In this is the secret of that great growth illustrating what I see about me here, and the promise of a future which none of us can fully realize. In all of these things we have a common interest, and I beg to assure you that in everything that tends to the social order of your people and the development and increased prosperity of the State of Virginia I am in most hearty sympathy with you all. [Cheers.]


[BRISTOL, TENNESSEE, APRIL 14.]

The town of Radford, Va., acknowledged the honor of the President's visit in a cordial way. General Harrison shook hands with many of the inhabitants. At Bristol, Tenn., a crowd of several thousand greeted the party at the station. The President was met and escorted to a high bluff overlooking the city by Hon. Harvey C. Wood, at the head of the following committee of prominent citizens: Col. E. C. Manning, Hon. I. C. Fowler, Judge M. B. Wood, A. S. McNeil, W. A. Sparger, A. C. Smith, C. H. Slack, Rockingham Paul, Esq., Capt. J. H. Wood, Judge C. J. St. John, Col. Nat M. Taylor, and John H. Caldwell.
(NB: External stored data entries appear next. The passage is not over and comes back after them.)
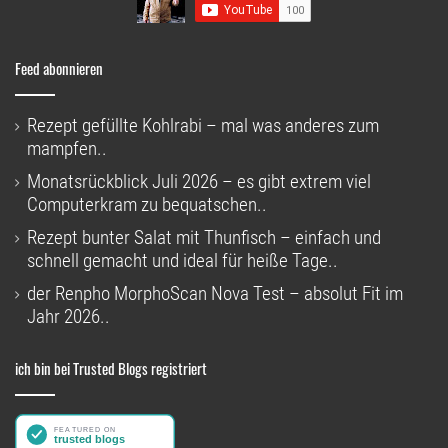
Feed abonnieren
Rezept gefüllte Kohlrabi – mal was anderes zum
mampfen..
Monatsrückblick Juli 2026 – es gibt extrem viel
Computerkram zu bequatschen..
Rezept bunter Salat mit Thunfisch – einfach und
schnell gemacht und ideal für heiße Tage..
der Renpho MorphoScan Nova Test – absolut Fit im
Jahr 2026..
ich bin bei Trusted Blogs registriert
Judge Wood made the welcoming address and introduced the President, who, in response, said:

My Fellow-citizens—I have found not only pleasure but instruction in riding to-day through a portion of the State of Virginia that is feeling in a very striking way the impulse of a new development. It is extremely gratifying to notice that those hidden sources of wealth which were so long unobserved and so long unused are now being found, and that these regions, once so retired, occupied by a pastoral people, having difficult access to the centres of population, are now being rapidly transformed into busy manufacturing and commercial centres.

In the early settlement of this city the emigrants poured over the Alleghanies and the Blue Ridge like waters over an obstructing ledge, seeking the fertile and attractive farm regions of the great West. They passed unobserved these marvellous hidden stores of wealth which are now being brought into use. Having filled those great basins of the West, they are now turning back to Virginia and West Virginia and Tennessee to bring about a development and production for which the time is ripe, and which will surprise the world. [Cheers.]

It has not been long since every implement of iron, domestic, agricultural, and mechanical, was made in other States. The iron point of the wooden mould-board plough with which the early farmers here turned the soil came from distant States. But now Virginia and Tennessee are stirring their energies to participate in a large degree in mechanical productions and in the great awakening of American influence which will lift the Nation to a place among the nations of the world never before attained. [Cheers.]

What hinders us, secure in the market of our own great population, from successful competition in the markets of the world? What hinders our people, possessing every element of material wealth and endowed with inventive genius and energy unsurpassed, from having again upon the seas a merchant marine flying the flag of our country and carrying its commerce into every sea and every port?